Les intérêts échus et dus au moins pour une année entière à compter du 4 septembre 2025 produiront des intérêts, en application de l’article 1343-2 du code civil.
Sur les demandes accessoires
La présente instance ayant été nécessaire pour fixer les droits respectifs des parties, il convient d’ordonner le partage des dépens, étant rappelé que ceux-ci ne sauraient inclure les frais de l’expertise amiable qui ne font pas partie des dépens limitativement énumérés par l’article 695 du code de procédure civile, et resteront donc à la charge des parties qui les ont engagés.
Compte tenu du partage des dépens ainsi ordonné, les demandes formées au titre des frais irrépétibles seront rejetées.

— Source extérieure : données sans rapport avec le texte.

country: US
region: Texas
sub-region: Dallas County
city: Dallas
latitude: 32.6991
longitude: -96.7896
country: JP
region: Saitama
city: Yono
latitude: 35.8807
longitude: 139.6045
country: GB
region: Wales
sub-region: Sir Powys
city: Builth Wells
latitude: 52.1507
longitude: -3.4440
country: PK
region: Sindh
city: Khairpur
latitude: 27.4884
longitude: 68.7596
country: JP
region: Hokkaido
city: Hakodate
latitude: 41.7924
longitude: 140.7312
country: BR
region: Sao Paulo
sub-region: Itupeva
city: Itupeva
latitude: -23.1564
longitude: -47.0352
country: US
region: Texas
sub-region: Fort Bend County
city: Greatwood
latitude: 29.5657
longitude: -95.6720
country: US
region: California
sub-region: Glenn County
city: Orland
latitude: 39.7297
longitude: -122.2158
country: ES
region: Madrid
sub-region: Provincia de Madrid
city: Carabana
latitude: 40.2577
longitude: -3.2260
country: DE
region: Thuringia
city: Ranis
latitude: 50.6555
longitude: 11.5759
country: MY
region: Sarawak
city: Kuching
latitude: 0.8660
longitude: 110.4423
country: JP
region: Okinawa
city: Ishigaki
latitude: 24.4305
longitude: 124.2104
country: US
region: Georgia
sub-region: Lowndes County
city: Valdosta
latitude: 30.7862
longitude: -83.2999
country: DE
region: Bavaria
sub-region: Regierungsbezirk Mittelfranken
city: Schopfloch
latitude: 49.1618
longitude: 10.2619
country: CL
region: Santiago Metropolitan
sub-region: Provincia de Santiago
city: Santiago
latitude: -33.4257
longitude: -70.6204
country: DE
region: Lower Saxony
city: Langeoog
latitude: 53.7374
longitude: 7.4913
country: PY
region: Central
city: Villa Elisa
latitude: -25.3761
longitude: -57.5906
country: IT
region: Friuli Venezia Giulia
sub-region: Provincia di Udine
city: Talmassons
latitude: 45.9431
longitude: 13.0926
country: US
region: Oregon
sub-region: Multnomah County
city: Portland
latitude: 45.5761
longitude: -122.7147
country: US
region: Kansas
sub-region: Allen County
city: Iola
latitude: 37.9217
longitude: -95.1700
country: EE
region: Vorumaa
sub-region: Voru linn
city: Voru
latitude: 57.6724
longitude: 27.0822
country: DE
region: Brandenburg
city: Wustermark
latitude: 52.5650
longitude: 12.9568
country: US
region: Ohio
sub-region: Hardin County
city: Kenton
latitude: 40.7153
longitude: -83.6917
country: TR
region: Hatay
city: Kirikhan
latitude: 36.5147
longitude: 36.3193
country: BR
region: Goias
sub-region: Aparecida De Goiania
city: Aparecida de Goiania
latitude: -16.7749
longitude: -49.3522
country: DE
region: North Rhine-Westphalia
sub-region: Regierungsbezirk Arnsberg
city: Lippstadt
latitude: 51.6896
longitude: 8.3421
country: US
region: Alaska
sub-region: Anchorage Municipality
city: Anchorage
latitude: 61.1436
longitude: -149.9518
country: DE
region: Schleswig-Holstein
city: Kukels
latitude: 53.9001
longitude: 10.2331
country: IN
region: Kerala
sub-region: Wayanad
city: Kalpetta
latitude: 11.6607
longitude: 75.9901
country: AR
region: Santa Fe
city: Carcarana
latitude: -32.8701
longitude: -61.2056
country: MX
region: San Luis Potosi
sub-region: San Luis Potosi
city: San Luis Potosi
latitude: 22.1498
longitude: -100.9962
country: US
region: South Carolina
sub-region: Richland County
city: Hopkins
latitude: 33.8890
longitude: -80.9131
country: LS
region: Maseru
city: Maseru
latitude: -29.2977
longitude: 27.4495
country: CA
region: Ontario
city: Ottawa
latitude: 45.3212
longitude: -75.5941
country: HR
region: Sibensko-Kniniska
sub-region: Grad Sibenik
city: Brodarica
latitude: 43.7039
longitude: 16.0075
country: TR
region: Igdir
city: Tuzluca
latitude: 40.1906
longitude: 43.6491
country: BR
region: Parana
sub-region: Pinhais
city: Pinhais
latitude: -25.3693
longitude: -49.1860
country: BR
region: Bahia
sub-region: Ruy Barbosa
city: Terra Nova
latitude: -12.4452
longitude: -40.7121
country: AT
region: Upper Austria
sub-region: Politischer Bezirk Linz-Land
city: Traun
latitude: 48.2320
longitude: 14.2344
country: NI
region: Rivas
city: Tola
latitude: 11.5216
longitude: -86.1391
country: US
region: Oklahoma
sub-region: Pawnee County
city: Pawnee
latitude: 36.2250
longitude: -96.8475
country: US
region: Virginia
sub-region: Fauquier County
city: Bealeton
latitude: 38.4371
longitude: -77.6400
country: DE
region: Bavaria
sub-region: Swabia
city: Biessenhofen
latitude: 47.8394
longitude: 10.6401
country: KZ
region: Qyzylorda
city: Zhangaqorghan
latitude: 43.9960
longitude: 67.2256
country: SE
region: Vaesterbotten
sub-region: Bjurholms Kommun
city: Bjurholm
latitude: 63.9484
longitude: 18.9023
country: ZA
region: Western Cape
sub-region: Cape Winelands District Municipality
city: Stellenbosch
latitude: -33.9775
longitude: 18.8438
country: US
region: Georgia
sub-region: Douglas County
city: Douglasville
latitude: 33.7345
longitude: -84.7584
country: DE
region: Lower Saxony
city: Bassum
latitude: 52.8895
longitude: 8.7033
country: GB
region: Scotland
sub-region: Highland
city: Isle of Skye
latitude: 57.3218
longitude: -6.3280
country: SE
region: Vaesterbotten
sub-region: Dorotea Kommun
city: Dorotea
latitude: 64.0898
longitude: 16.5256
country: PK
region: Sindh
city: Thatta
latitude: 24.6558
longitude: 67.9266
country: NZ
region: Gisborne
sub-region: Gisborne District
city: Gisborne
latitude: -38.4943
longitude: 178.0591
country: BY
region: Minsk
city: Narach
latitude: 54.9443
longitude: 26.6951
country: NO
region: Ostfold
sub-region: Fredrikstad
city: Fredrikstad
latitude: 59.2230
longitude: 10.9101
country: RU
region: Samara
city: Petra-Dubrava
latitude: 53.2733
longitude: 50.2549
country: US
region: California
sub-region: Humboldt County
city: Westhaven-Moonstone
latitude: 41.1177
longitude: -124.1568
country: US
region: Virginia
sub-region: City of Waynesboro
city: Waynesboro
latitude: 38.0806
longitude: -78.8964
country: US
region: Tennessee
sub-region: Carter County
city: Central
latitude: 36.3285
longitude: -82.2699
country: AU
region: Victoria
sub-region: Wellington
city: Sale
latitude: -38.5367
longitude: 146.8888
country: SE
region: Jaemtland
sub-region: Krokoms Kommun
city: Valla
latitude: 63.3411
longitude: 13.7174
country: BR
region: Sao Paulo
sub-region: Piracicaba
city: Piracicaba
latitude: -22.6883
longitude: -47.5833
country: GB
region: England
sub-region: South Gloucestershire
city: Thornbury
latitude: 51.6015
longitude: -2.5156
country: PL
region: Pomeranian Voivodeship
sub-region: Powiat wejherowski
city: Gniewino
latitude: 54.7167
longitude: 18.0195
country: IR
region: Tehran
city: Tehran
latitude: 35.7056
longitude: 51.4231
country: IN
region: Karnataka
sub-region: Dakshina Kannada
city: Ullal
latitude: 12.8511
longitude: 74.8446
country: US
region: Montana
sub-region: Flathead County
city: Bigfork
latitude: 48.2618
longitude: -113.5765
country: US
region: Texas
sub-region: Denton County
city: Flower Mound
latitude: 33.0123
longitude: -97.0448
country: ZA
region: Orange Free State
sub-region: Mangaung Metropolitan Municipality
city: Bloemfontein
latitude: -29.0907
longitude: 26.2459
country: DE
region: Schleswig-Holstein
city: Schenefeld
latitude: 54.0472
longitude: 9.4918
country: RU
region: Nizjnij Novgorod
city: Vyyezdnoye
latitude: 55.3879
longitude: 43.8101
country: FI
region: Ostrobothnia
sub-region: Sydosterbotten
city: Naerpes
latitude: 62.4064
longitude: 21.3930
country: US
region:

La présente décision est de droit exécutoire à titre provisoire en application de l’article 514 du code de procédure civile.
PAR CES MOTIFS,
Le juge des loyers commerciaux, statuant après débats en audience publique par mise à disposition au greffe, par jugement contradictoire, et en premier ressort,
CONSTATE le renouvellement du bail commercial liant M. [H] [G] et Mme [T] [K] épouse [G] d’une part, et la S.C.N. RESIDENCE [Etablissement 1] d’autre part, portant sur un local à usage commercial sis [Adresse 3] à [Localité 5], ce à compter du 1er avril 2024 ;
FIXE à la somme de 73.000 euros par an hors taxes et hors charges le montant du loyer du bail renouvelé à compter du 1er avril 2024 entre M. [H] [G] et Mme [T] [K] épouse [G] d’une part, et la S.C.N. [Adresse 2] d’autre part, portant sur un local à usage commercial sis [Adresse 3] à [Localité 5] ;
DIT qu’ont couru des intérêts au taux légal sur le différentiel de loyers à compter du 4 septembre 2025 pour les loyers échus avant cette date, et à compter de chaque échéance pour les loyers échus postérieurement à cette date ;
ORDONNE la capitalisation des intérêts sur les sommes susvisées, à compter du 4 septembre 2025 ;
REJETTE les demandes d’indemnité formulées au titre de l’article 700 du code de procédure civile ;
REJETTE le surplus des demandes ;
PARTAGE les dépens par moitié entre les parties ;
RAPPELLE que la présente décision est exécutoire de droit à titre provisoire.
Fait au Palais de Justice, le 14 avril 2026
La minute de la présente décision a été signée par Madame Claire TORRES, Juge des loyers commerciaux, assistée de Madame Zahra AIT, greffière.